Les femmes autochtones, les personnes immigrantes ou réfugiées, ainsi que les personnes en situation d’itinérance ou exposées aux violences, font face à des obstacles supplémentaires liés au racisme systémique, à l’insécurité résidentielle et à l’accès limité aux services. Malgré ces constats, la précarité menstruelle demeure un enjeu encore largement sous-documenté, particulièrement en ce qui concerne les réalités propres aux communautés marginalisées, ce qui peut être un frein pour le développement de politiques et d’interventions pleinement adaptées.
Conclusion
Aborder la précarité menstruelle dans une perspective de prévention des VACS-VBG constitue un levier essentiel. Intégrer la question des menstruations dans les actions de sensibilisation permet de briser les tabous, de favoriser des espaces sécuritaires et de renforcer l’empouvoirement des jeunes.
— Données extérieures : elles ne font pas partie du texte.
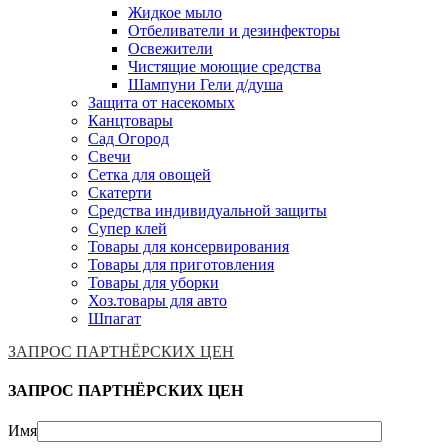
Жидкое мыло
Отбеливатели и дезинфекторы
Освежители
Чистящие моющие средства
Шампуни Гели д/душа
Защита от насекомых
Канцтовары
Сад Огород
Свечи
Сетка для овощей
Скатерти
Средства индивидуальной защиты
Супер клей
Товары для консервирования
Товары для приготовления
Товары для уборки
Хоз.товары для авто
Шпагат
ЗАПРОС ПАРТНЁРСКИХ ЦЕН
ЗАПРОС ПАРТНЁРСКИХ ЦЕН
Имя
Références bibliographiques
Femmes et Égalité des genres Canada (2023). Égalité des genres. Consultations pour le Fond d’équité menstruelle
- Femmes et Égalité des genres Canada (2025). Égalité des genres. Équité menstruelle.
- Plan International (2024). Santé sexuelle et reproductive: Causes et Conséquences de la précarité menstruelle.
Réseau québécois d’action pour la santé des femmes (2025). Précarité menstruelle. Le fil rouge : Comprendre la précarité menstruelle.